Ad ogni modo, gli elementi raccolti nel corso delle indagini difensive hanno potuto dimostrare come il comando di appartenenza, contrariamente a quanto rappresentato all’A.G. in sede di informativa di reato, fosse in realtà perfettamente a conoscenza del fatto che il militare in questione non si era affatto rifiutato di rientrare in servizio o avesse fatto perdere le sue tracce; al contrario gli elementi raccolti hanno potuto svelare come, nel periodo contestato di diserzione, il militare si fosse sempre attenuto alle indicazioni impartite dai propri diretti superiori, con i quali (è bene evidenziare tale aspetto) è emerso fosse rimasto sempre costantemente in contatto; ecco perché non si capisce per quale ragione, nonostante l’assoluta assenza di una condotta neppure astrattamente sussumibile a quella ipotizzata, si sia comunque deciso di denunciare il Caporal Maggiore per un reato di diserzione che si sapeva non essere mai accaduto.

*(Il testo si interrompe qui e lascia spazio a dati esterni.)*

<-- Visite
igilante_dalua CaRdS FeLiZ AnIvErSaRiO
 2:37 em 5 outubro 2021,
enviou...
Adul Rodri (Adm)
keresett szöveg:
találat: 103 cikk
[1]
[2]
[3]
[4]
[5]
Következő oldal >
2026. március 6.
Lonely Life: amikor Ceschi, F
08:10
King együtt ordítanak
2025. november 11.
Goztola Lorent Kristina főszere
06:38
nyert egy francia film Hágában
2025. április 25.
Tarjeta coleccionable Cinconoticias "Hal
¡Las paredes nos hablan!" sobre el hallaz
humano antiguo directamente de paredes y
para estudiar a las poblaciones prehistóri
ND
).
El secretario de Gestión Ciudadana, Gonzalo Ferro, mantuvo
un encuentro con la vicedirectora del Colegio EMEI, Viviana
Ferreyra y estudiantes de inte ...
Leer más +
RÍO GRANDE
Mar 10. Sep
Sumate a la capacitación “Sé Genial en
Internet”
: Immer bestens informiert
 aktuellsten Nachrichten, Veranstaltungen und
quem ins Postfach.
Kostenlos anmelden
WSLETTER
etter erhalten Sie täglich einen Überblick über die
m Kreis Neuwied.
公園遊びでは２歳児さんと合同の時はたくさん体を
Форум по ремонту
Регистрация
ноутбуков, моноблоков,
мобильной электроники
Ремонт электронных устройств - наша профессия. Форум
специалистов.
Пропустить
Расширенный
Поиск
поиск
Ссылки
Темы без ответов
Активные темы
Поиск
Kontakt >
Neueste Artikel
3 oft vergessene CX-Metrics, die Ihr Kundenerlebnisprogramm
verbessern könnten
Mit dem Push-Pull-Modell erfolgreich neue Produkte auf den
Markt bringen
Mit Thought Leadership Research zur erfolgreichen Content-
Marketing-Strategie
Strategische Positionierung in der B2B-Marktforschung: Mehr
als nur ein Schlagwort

Ciò che altresì le indagini difensive compiute hanno messo in risalto è la circostanza in particolare di come il militare, pur volendo, non avrebbe neppure potuto commettere una simile condotta delittuosa posto che, una volta rappresentata la circostanza della propria guarigione dal Covid, fu lui stesso a chiedere di poter rientrare in servizio (richiesta non accoltà poiché temporaneamente inidoneo).
Sia consentito rilevare come non è certo possibile rinvenire alcuna condotta neppur astrattamente rilevante sotto il profilo penale posto che fu il comando di appartenenza ad impedire la possibilità di riprendere il servizio in assenza della previa visita di idoneità da parte del dirigente sanitario, visita, per inciso, alla quale il militare si è sottoposto come da ordine impartito dal proprio diretto superiore.
Lo scenario che è emerso (sia dalle fonti dichiarative che documentali acquisite nel corso delle indagini) ha in sostanza svelato un quadro alquanto surreale: da una parte l’amministrazione di appartenenza che ebbe a porre il veto al rientro in servizio richiesto dal militare in assenza della prevista idoneità; dall’altra l’amministrazione (che quel rientro aveva impedito) che del tutto incomprensibilmente deferisce all’A.G. il proprio militare per il reato (affatto sussistente) di diserzione (tra l’altro ben conscia del fatto che il Caporale Maggiore per tutto il tempo che ha atteso di poter riprendere servizio era sempre rimasto in contatto con il proprio comando).
Quello che ancor più desta clamore è che (come si evince dalle indagini compiute) la circostanza della presenza del militare presso il luogo di residenza non poteva in ogni caso non essere a conoscenza del proprio reparto, come dimostrano le convergenti fonti di prova acquisite; ci si riferisce alla dichiarazione testimoniale della moglie del militare, come pure ai tabulati telefonici attestanti le telefonate intercorse nel periodo oggetto di contestazione con il reparto di appartenenza, per non parlare degli screenshot della messaggistica WhatsApp a più riprese inviate sempre all’amministrazione dell’Esercito.
A ciò è possibile aggiungere, se non bastasse, le numerose dichiarazioni di tutti i militari che in quei giorni ebbero contatti con il collega, ben consci del fatto che non si fosse affatto dileguato nel nulla ma agevolmente reperibile presso la propria abitazione, in attesa, come premesso, dell’autorizzazione a poter rientrare in servizio non appena possibile.
Ebbene, all’esito delle indagini svolte, la Procura Militare di Napoli dunque non ha potuto che avanzare una quanto mai perentoria richiesta di archiviazione per la più che evidente assenza di elementi di prova che potessero sostenere una tale improbabile accusa in giudizio, richiesta di archiviazione accolta dal G.I.P. che di recente ha messo fine a questa singolare vicenda depositando il relativo decreto di archiviazione.